Per Michael Marot of the Associated Press, the NCAA filed an intent to appeal the ruling made on the Ed O’Bannon case with the 9th U.S. Circuit Court of Appeals.
On August 8, 2014, U.S. District Judge Claudia Wilkens ruled that the NCAA violated antitrust laws by restricting schools ability to pay anything to their student-athletes beyond scholarship money, including television and video game revenue. Judge Wilkens also ruled that schools should be allowed to give football and men’s basketball players no less than $5,000 to be put in a trust fund for every year a college football and men’s basketball player is academically eligible to participate in their respective sport to be paid out upon their departure from the school. Surprisingly, after initially praising that portion of the ruling, the NCAA decided that it can make their own changes without the courts help.

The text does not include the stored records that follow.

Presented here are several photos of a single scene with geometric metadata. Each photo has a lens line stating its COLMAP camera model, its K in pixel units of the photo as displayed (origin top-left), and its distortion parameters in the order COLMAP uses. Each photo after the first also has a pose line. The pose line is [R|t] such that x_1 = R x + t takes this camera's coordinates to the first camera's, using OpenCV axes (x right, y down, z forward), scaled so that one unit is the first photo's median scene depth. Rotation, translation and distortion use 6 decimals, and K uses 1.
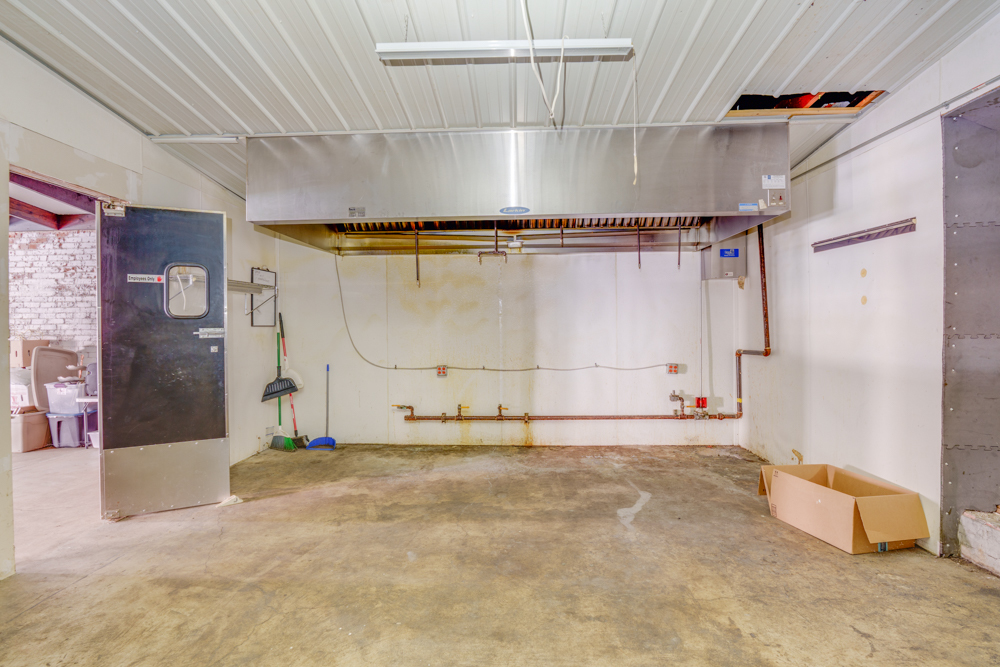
lens RADIAL K [[458.4, 0, 502.0], [0, 458.4, 329.3], [0, 0, 1]] dist [-0.016505, 0.001182]
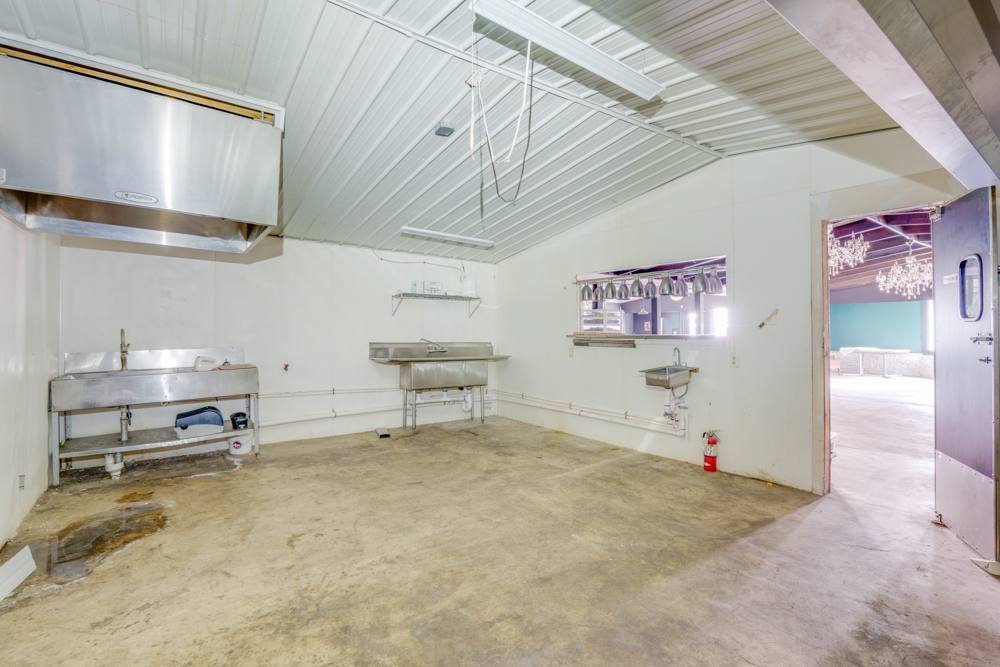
lens RADIAL K [[459.2, 0, 498.6], [0, 459.2, 321.7], [0, 0, 1]] dist [-0.019263, 0.001204]
pose [[-0.784733, -0.007342, -0.619790, 0.798060], [-0.004954, 0.999972, -0.005573, -0.022640], [0.619814, -0.001303, -0.784748, 1.738798]]
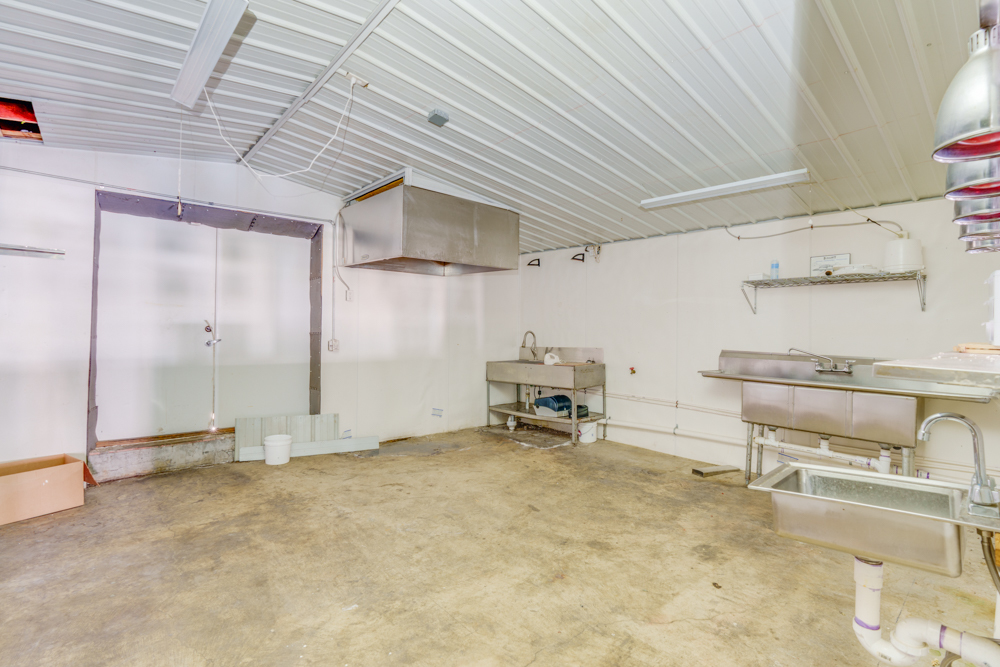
lens RADIAL K [[458.4, 0, 502.0], [0, 458.4, 329.3], [0, 0, 1]] dist [-0.016505, 0.001182]
pose [[-0.692876, 0.001364, 0.721055, -1.224733], [0.001954, 0.999998, -0.000014, -0.007718], [-0.721054, 0.001399, -0.692877, 1.259638]]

NCAA Chief Legal Officer Donald Remy issued a statement outlining why they intend to file an appeal of Judge Wilkens’ ruling:
“We are appealing the Court’s decision because we do not believe the NCAA has violated the antitrust laws. In its decision, the Court acknowledged that changes to the rules that govern college athletics would be better achieved outside the courtroom, and the NCAA continues to believe that the association and its members are best positioned to evolve its rules and processes to better serve student-athletes.”
The NCAA will obviously fight any ruling that says they were wrong for doing anything (it is just good business after all), but why risk an appeal in a labor friendly court, when they can just adhere to the ruling and have colleges pay a small sum to the athletes that bring in so much revenue?

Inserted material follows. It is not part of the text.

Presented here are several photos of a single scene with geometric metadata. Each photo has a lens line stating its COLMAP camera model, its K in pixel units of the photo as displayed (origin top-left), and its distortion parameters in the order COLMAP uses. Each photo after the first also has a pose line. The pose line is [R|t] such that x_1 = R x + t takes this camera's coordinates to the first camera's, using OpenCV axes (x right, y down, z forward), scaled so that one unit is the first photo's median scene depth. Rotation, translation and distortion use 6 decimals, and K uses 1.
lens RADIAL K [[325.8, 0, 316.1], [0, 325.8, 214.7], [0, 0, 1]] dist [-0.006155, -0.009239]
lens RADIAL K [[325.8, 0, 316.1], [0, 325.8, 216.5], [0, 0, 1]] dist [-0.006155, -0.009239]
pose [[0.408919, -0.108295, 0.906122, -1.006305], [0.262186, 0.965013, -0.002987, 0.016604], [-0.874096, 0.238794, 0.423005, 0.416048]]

Say the final rosters of both football and men’s basketball team at Hypothetical University get paid. Say HU is an above-average Division I school (not quite Alabama, but consistently good every year) which means they get a decent amount of revenue from their athletics. If they paid every football player on their 125-man roster and the 12 players on their men’s basketball team $5,000, that would total $685,000.00. Consider that many top Division I programs make around $15-$20 million a year and it’s a manageable sum to pay to quiet a growing group of athletes demanding fair payment for the amount of money they brought in for their respective schools.
Other antitrust lawyers are saying that the NCAA appeal was necessary because it opens them up other lawsuits where other athletes from other sports are not getting paid and the NCAA loses it’s power to regulate the amount of money schools spend on their athletes. Whatever the reason for the appeal, it doesn’t look like the issue will be resolved anytime soon.